Wittes also said the overall judgment on what privacy invasions are acceptable have to be made by society and not individual travelers. Otherwise, terrorists will “choose the one most conducive to they’re getting through,” he said.
Chris Calabrese of the American Civil Liberties Union said his group supports traditional police work to keep planes safe. “What we’ve never said no to is focusing on individual criminals and individual dangers, going back to good old-fashioned law-enforcement techniques to arrest [suspects] before they even get to the airport,” he said.

The ACLU and other groups objected to the collection of airline itinerary information because it amounted to assembling a vast database on lawful unthreatening travelers in what would likely be an unsuccessful effort to find a few suspected terrorists intent on doing harm.

“A lot of our concern was around mass surveillance – this idea that if you collect all this information on everybody and apply some computer algorithm to it, data mine it, and suddenly signs of a terrorist are going to pop out,” Calabrese said. “There’s no science to back that up.” He added that grand jury subpoenas are available to seek itinerary data on suspects in legitimate criminal investigations.

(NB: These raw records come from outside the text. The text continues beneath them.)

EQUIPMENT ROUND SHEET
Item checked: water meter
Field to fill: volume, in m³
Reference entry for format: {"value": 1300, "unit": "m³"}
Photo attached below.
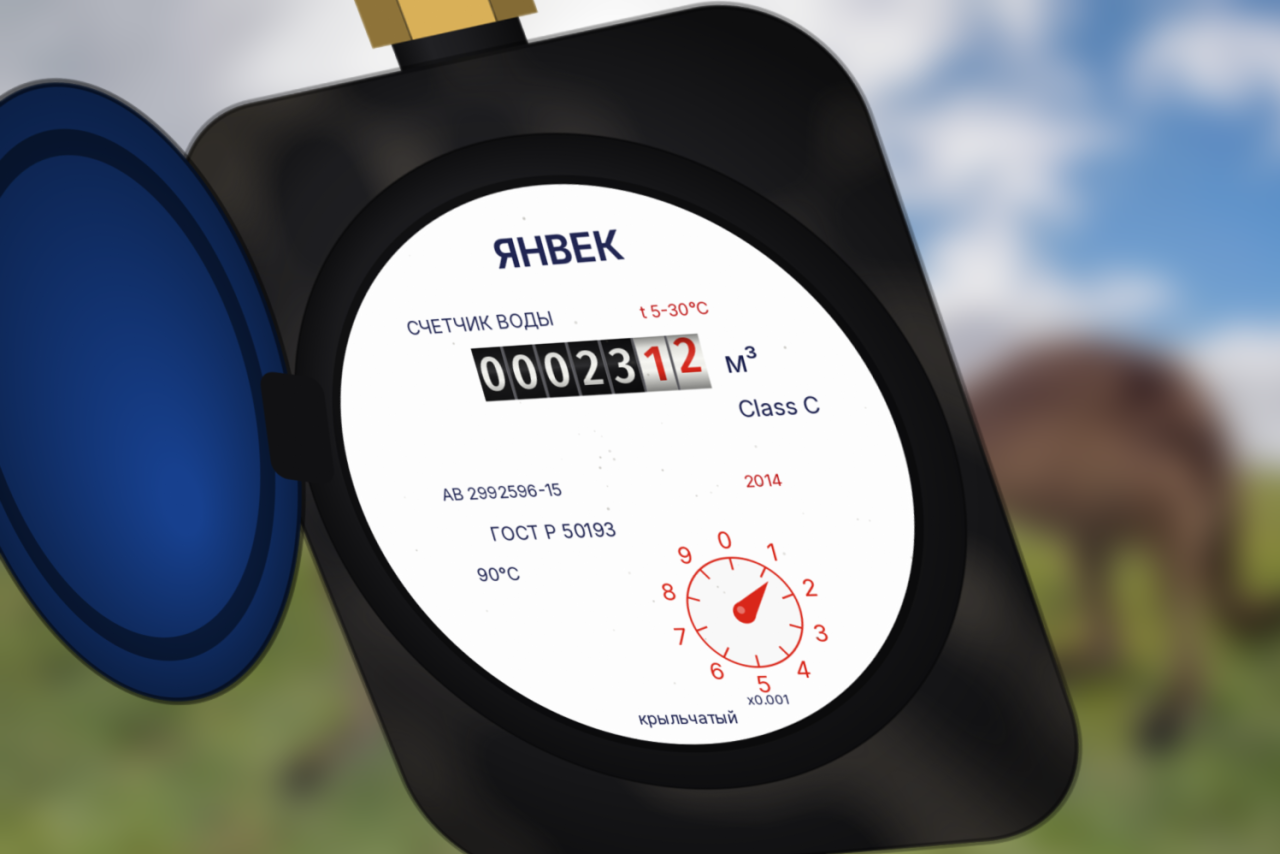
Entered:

The ACLU, which had for decades opposed all airport security checkpoints as unconstitutional suspicionless searches, dropped that stance after September 11, Calabrese said.

The new battle over pat-downs and scans has allied some conservatives and civil libertarians – up to a point. “The federal fondling is an unconstitutional search and seizure…. We have lost a level of our freedom in order to retain a level of our freedom and that ought to outrage every American whether you fly on an airplane or not,” former Gov. Mike Huckabee (R-Ark.) told Fox News Tuesday. “Do we really think that we’re going to be safer because a 5-year-old boy has his genitals looked at?” However, conservatives are again calling for profiling as an alternative to the enhanced checks. “What we’ve got to do, whether we like it or not, is to discern who is likely to be a person with an intent,” Huckabee said. “We’d profile everybody but we would quit selling or buying machines.”

But Calabrese and others warn that an identity-based system that relies on racial or religious profiles would be ineffective and violate travelers’ rights.

“Terrorists are smart,” he said. “They identify and work around the profiling,”.

Moving to a system that looks more at travelers’ backgrounds and less at what they may be wearing or carrying would also require another important change: greater certainty that a passenger actually is whom he or she claims to be.
Baker noted that Congress’s effort to move to a more secure system based on state-issued driver’s licenses, Real ID, was repeatedly rolled back by Congress and the Bush and Obama administrations.

“As long as it’s possible to get a fake driver’s license, an identity-based security system doesn’t work,” he said.